Here are the historical numbers - you decide if they'll impact trading in the next few months:
S&P 500 annualized return since 1950:
July 1st through July 17th: +21.48%
July 17th through September 28th: -2.04%
Since 1950, that July 17-September 28 period has covered 3140 trading days, or roughly 12.4 years worth of data. That's a lot of data and certainly should be considered a "representative sample" by statisticians. And it trails the AVERAGE annual return of the S&P 500 by more than 10 percentage points. Based on these FACTS, there is no doubt that the market has an historical "tendency" (not a guarantee) to struggle throughout this period, some years much worse than others.

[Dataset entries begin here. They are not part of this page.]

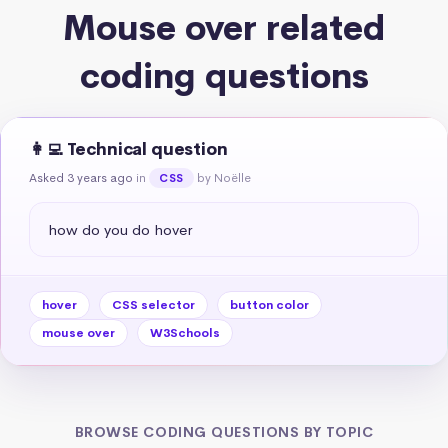
Mouse over related
coding questions
👩‍💻 Technical question
Asked 3 years ago
in
by Noëlle
CSS
how do you do hover
hover
CSS selector
button color
mouse over
W3Schools
BROWSE CODING QUESTIONS BY TOPIC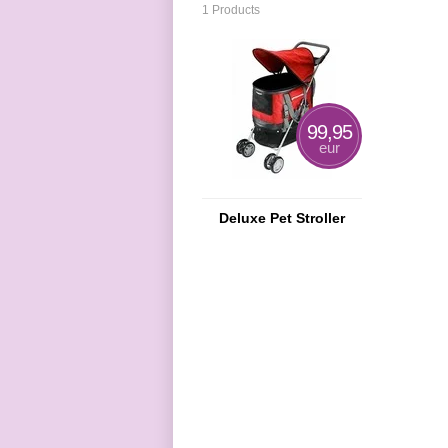
1 Products
99,95
eur
Deluxe Pet Stroller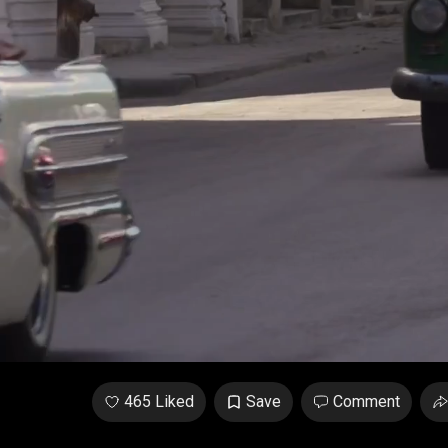
Unmute
/
Loaded
:
2.23%
465 Liked
Save
Comment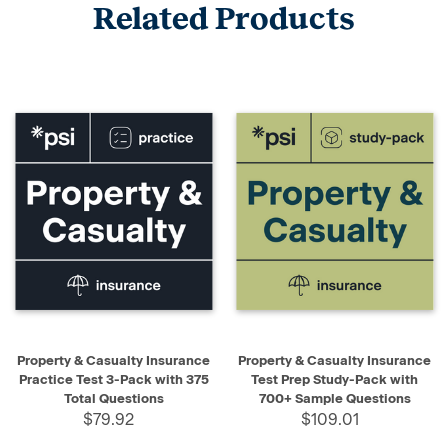
Related Products
Property & Casualty Insurance
Property & Casualty Insurance
Practice Test 3-Pack with 375
Test Prep Study-Pack with
Total Questions
700+ Sample Questions
$79.92
$109.01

Why else should we be concerned? Well, let's take a look at the weekly chart of the S&P 500:
Check out the black circles on the chart above. It shows that over the past decade, we've seen a handful of times where the weekly PPO (percentage price oscillator - similar to the MACD, but expressed in percentages rather than dollars) is stretched to the 3-4 level and the weekly RSI hits 70 (overbought) simultaneously. In every case, we've seen selling take us AT LEAST to rising 50 week SMAs over the next 2-3 months. To be honest, it makes perfect sense. A stretched PPO tells us that the market has been running HOT for an extended period of time and the overbought RSI confirms it. A pullback really is to be expected.
But before you go running for the hills, you should also realize that key sectors/industries are performing exceptionally well on a relative basis, suggesting the longer-term bull market remains intact.
So what does all this mean? Well, it tells me that short- to intermediate-term risks are rising if you're on the long side. I combat that by trading less often and fewer shares. You can further reduce risk by selling calls or buying put insurance on the S&P 500.
Please don't misunderstand my overall view, however. I remain BULLISH over the longer-term (6-9 months) but realize the market is likely to continue its recent choppy pattern, perhaps turning more bearish later this summer. I believe we'll see 1530 on the S&P 500 at some point over the summer, possibly even the 1465-1485 area. I do not plan to short, however, as these levels are not guarantees and as I said before, I remain bullish in the longer-term.